- [Task to carry out]: Check each line of the material below for "pixels" and copy those where it appears.

- [Information]:
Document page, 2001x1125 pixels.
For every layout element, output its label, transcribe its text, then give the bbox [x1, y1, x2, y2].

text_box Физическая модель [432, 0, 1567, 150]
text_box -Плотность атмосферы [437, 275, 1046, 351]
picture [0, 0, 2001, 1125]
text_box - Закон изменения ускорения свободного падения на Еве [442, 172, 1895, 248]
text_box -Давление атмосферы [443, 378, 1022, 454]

==

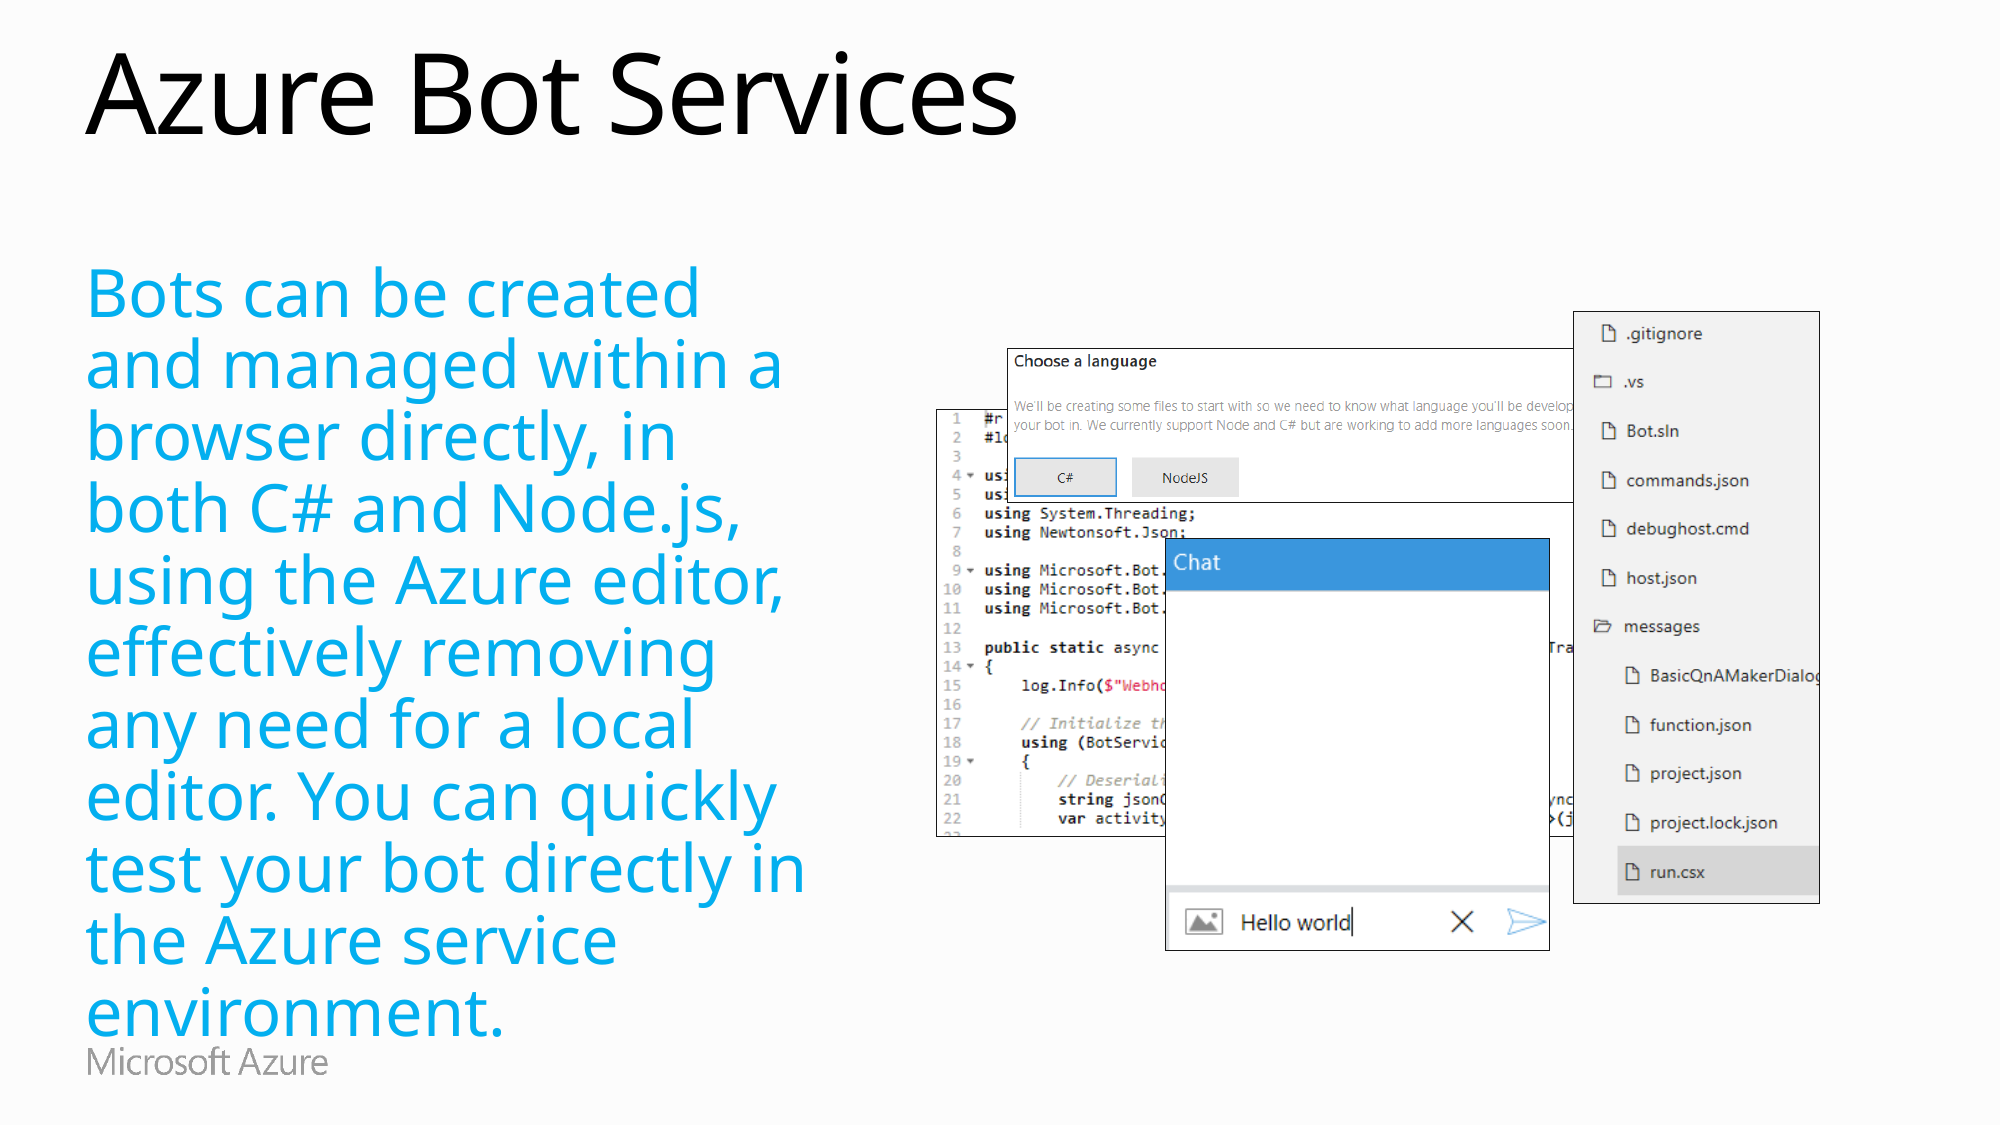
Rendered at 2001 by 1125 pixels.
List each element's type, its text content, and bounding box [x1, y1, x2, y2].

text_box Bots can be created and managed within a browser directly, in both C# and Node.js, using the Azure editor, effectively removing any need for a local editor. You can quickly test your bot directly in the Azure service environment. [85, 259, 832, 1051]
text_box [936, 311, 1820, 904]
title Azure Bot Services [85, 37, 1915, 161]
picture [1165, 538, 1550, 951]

- [Final answer]:
Document page, 2001x1125 pixels.
Rendered at 2001 by 1125 pixels.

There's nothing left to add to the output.